Batı medeniyeti ve İslam medeniyeti arasındaki temel farklılıklara değinen Araştırmacı yazar Ümit Şimşek, "Batı medeniyetinin hedefi menfaattir. Her şey mücadele ile elde edilir. İslam’da ise yardımlaşma vardır. Kuran’nın gösterdiği hedef fazilettir. Medeniyetlerin mahiyeti ihtilaf noktalarında ortaya çıkıyor. İslam düşüncesinde, dünyanın kendi başına hiçbir değeri yoktur. Ahret dolayısıyla bir değeri vardır. Ne yapılacaksa ahret için yapılacaktır. Dünyanın imarı da buna bağlı bir şekilde gerçekleşmelidir" dedi.

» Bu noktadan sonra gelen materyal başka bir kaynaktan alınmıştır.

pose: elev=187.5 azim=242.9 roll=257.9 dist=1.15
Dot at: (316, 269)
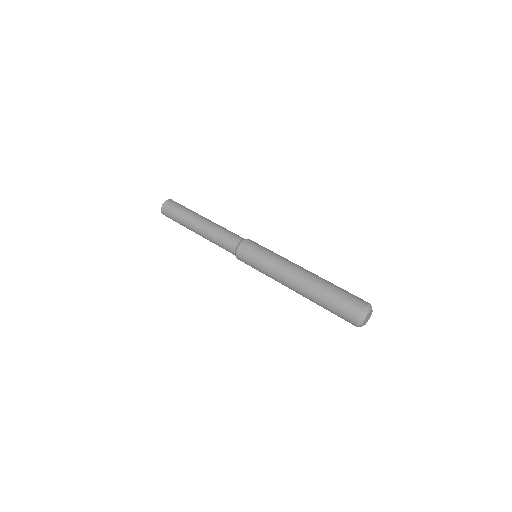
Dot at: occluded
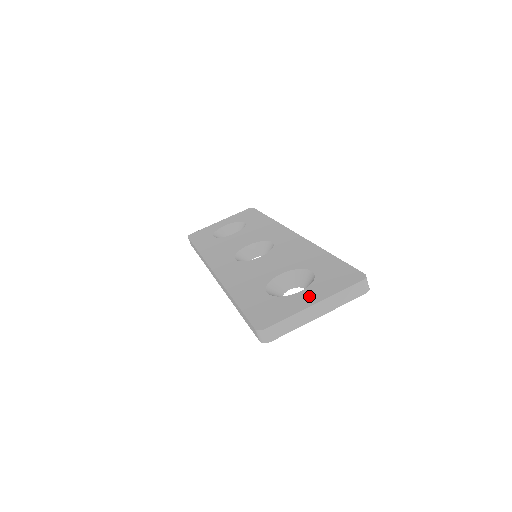
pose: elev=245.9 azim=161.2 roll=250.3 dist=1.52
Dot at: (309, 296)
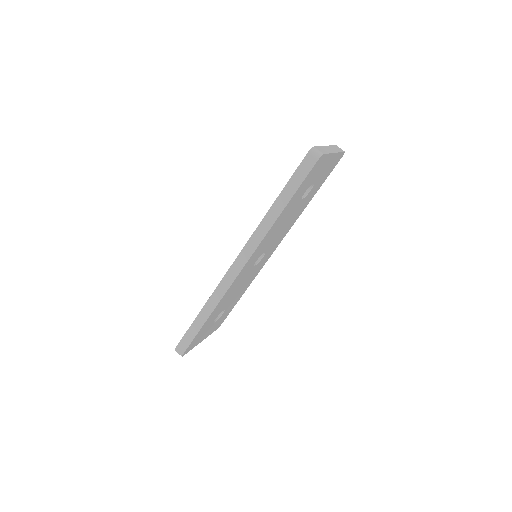
Dot at: occluded
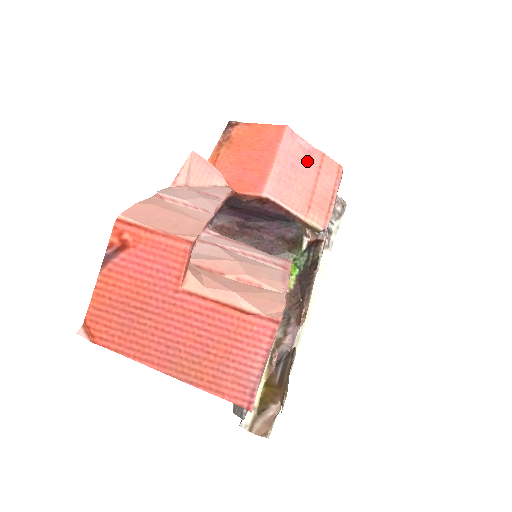
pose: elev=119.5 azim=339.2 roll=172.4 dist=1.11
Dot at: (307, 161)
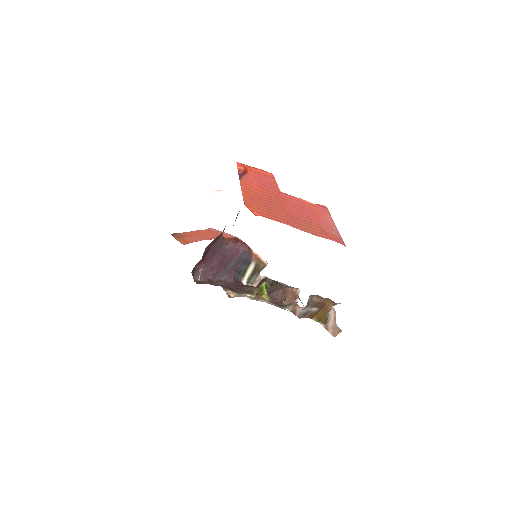
Dot at: occluded
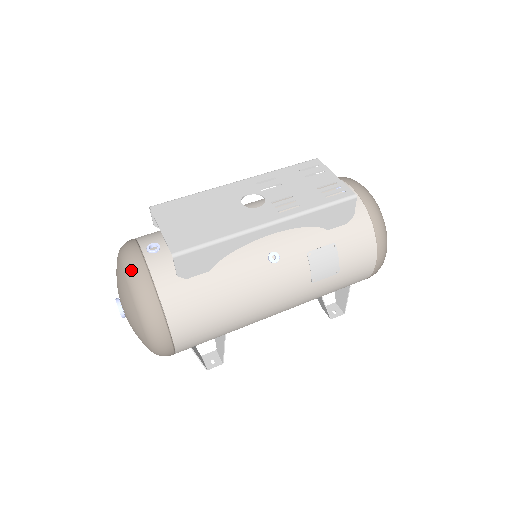
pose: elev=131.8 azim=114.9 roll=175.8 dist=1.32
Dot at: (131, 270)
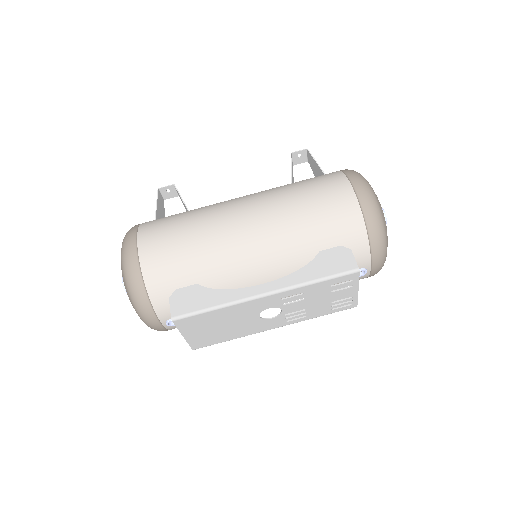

“MEDENİYET VE DEĞER YOKTUR”

Öte yandan toplantıda medeniyet ve değer kavramlarına karşı olan görüşlerde dile getirildi. Yıldız Teknik Üniversitesi Öğretim Üyesi Prof. Dr. Bedri Gencer, medeniyet ve değer gibi kavramların seküler olduğunu ve özellikle değerin ekonomi yüklü bir kavram olduğunu iddia ederek, İslam düşünce geleneğinde değer ve medeniyet kavramlarının olmadığını söyledi.

“İSLAM MEDENİYETİNİN TEMEL AMACI GÜZEL AHLAKTIR”

İslam medeniyetinde ana amacının güzel ahlak olduğunu ifade eden İstanbul Ticaret Üniversitesi Öğretim Üyesi Dr. Nihat Alayoğlu, Hz.Adem’den bu yana gelen bir ahlakın olduğunu ve Hz. Muhammed’in (S.A.V) de güzel ahlakı tamamlamak için gönderildiğini vurguladı. Alayoğlu, “Güzel ahlâkı tamamlamak için Efendimiz hangi unsurları, ilkeleri vaaz etti ise bizim bunların üzerinde durmamız gerekmektedir. Günümüzde değerlerin topluma tekrar nasıl yansıtılacağı üzerine de durulması gerekmektedir” şeklinde konuştu.

“MÜSLÜMANLARIN YENİ BİR MEDENİYET KURMA İMKANI VAR”

İslam medeniyetinin en temel yapısını Allah’ın emirlerinin oluşturduğunu dile getiren İSAM Araştırmacısı Doç. Dr. Şükrü Özen, Toplumların her asırda kendilerini yeniden kurduklarına dikkat çekerek, emir, icma ve tavatür ekseninde hareket ederek yeni bir medeniyet kurma imkanının olduğunu söyledi.